Picture1a      Wayang Pucung makin tersohor setelah mengikuti Expo Non Migas pada tahun 1980, yang diselenggarakan oleh Presiden Soeharto. Saat expo berlangsung, banyak pengunjung yang meminta untuk dibuatkan desain kerajinan tatah sungging yang baru. Permintaan tadi disanggupi oleh para pengrajin. Sejak saat itulah, produk tatah sungging kulit Pucung ber­kembang. Tak hanya wayang, aneka produk seper­ti hiasan dinding, kaligrafi, pembatas buku, kap lilin dan lampu, pigura, kipas tangan, serta aneka souvenir kecil lainnya dibuat disini.
    Pucung yang mulanya hanya memiliki 5 orang pengrajin, kini 1.060 penduduknya bekerja sebagai pengrajin tatah sungging. Ada pula peng­usaha atau pengepul kerajinannya berjumlah 138 orang. Tiap pengusaha rata-rata mempekerjakan 5-10 orang pengrajin. Para pengrajin membuat kerajinan di rumahnya masing-masing. Setelah selesai, lalu diserahkan ke pengepul.
    Produk tatah sungging Pucung sudah me­rambah ke kota-kota besar seperti Bali, Jakarta, Bandung, Surabaya, Malang. Bahkan, eks­por ke Yunani, Turki, Jepang, dan Amerika. Mengikuti pameran merupakan salah satu upaya yang sering dilakukan para pengrajin untuk meluaskan jaringan pasarnya.
    Sayangnya, kini banyak pengrajin yang mem­buat kerajinan sesekali. Hal ini disebabkan harga kulit sapi dan kerbau sebagai bahan baku makin melambung tinggi. Belum lagi, proses pengerjaan kerajinan tatah sungging memerlukan waktu yang cukup lama, yakni sekitar 3 bulan. Jadi, jika hari ini membuat kerajinan, belum tentu saat itu juga mereka mendapatkan uang.
 
PROSES PEMBUATAN KERAJINAN TATAH SUNGGING KULIT
Picture34
  1. Kulit direndam dalam air semalaman, dijemur, kemudian dibersihkan dari bulu-bulu yang ter­sisa. Setelah bersih, permukaan kulit diberi pola.

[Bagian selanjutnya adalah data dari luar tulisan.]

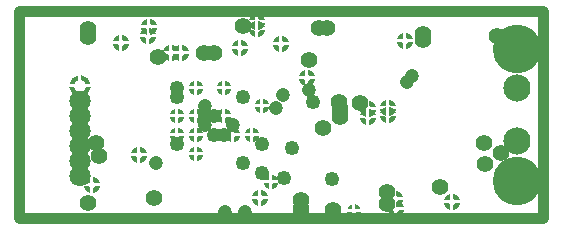
<source format=gbr>
%FSLAX23Y23*%
%MOIN*%
G04 EasyPC Gerber Version 17.0 Build 3379 *
%ADD134C,0.03650*%
%ADD133C,0.04750*%
%ADD132C,0.04921*%
%ADD131C,0.05550*%
%ADD126C,0.07087*%
%ADD125C,0.09068*%
%ADD124C,0.16205*%
%AMT130*0 Thermal pad*7,0,0,0.04750,0.01600,0.01000,0*%
%ADD130T130*%
%AMT128*0 Thermal pad*7,0,0,0.04921,0.01772,0.01000,0*%
%ADD128T128*%
%AMT129*0 Thermal pad*7,0,0,0.05550,0.02400,0.01000,0*%
%ADD129T129*%
%AMT127*0 Thermal pad*7,0,0,0.07087,0.03937,0.01000,0*%
%ADD127T127*%
X0Y0D02*
D02*
D124*
X1758Y353D03*
Y793D03*
D02*
D125*
Y484D03*
Y662D03*
D02*
D126*
X303Y369D03*
Y419D03*
Y469D03*
Y519D03*
Y569D03*
Y619D03*
D02*
D127*
Y669D03*
D02*
D128*
X624Y505D03*
Y568D03*
X687Y442D03*
Y505D03*
Y568D03*
Y663D03*
X781Y568D03*
Y663D03*
X813Y505D03*
X876D03*
X907Y600D03*
X939Y348D03*
D02*
D129*
X342Y338D03*
X439Y812D03*
X498Y438D03*
X527Y834D03*
X531Y865D03*
X604Y779D03*
X640D03*
X836Y796D03*
X891Y857D03*
Y881D03*
X901Y294D03*
X972Y808D03*
X1059Y696D03*
X1262Y566D03*
Y590D03*
X1328Y570D03*
X1330Y596D03*
X1352Y290D03*
X1354Y259D03*
X1386Y818D03*
X1543Y281D03*
D02*
D130*
X1214Y251D03*
D02*
D131*
X328Y277D03*
X330Y832D03*
Y857D03*
X354Y479D03*
X366Y436D03*
X549Y294D03*
X563Y765D03*
X714Y779D03*
X748D03*
X846Y867D03*
X1039Y259D03*
Y287D03*
X1065Y755D03*
X1100Y863D03*
X1112Y529D03*
X1126Y863D03*
X1145Y255D03*
X1165Y615D03*
X1167Y590D03*
X1169Y564D03*
X1234Y611D03*
X1325Y275D03*
Y314D03*
X1445Y820D03*
Y842D03*
X1502Y332D03*
X1649Y479D03*
X1651Y408D03*
X1691Y835D03*
X1704Y446D03*
D02*
D132*
X624Y474D03*
Y663D03*
X626Y633D03*
X718Y568D03*
X750Y505D03*
Y568D03*
X781Y505D03*
X844Y411D03*
Y631D03*
X907Y379D03*
Y474D03*
X982Y363D03*
X1010Y462D03*
X1077Y615D03*
X1143Y359D03*
D02*
D133*
X555Y411D03*
X718Y537D03*
Y600D03*
X785Y249D03*
X813Y537D03*
X852Y247D03*
X954Y594D03*
X978Y637D03*
X1065Y655D03*
X1391Y680D03*
X1407Y702D03*
D02*
D134*
X1844Y228D02*
X98D01*
Y918*
X1844*
Y228*
X0Y0D02*
M02*

</source>
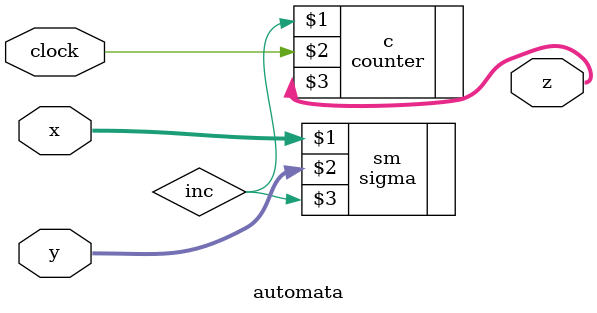
<source format=v>
module automata (
    input [0:M-1] x,
    input [0:M-1] y,
    input clock,
    output [0:N-1] z
);
    parameter N = 8;
    parameter M = 8;

    wire inc;
    sigma sm(x, y, inc);
    counter c(inc, clock, z);
endmodule // automata
</source>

  2. Kulit dipahat sesuai pola. Alat yang digunakan adalah paku ukir dan palu.
  3. Setelah dipahat, kemudian kulit dilukis menggunakan cat khusus kulit. Se­belum di cat, kulit diamplas terlebih dahulu.
  4. Terakhir, kulit yang telah diwarnai difinishing (diberi tangkai untuk wayang dan kipas atau kerangka besi untuk kap lampu).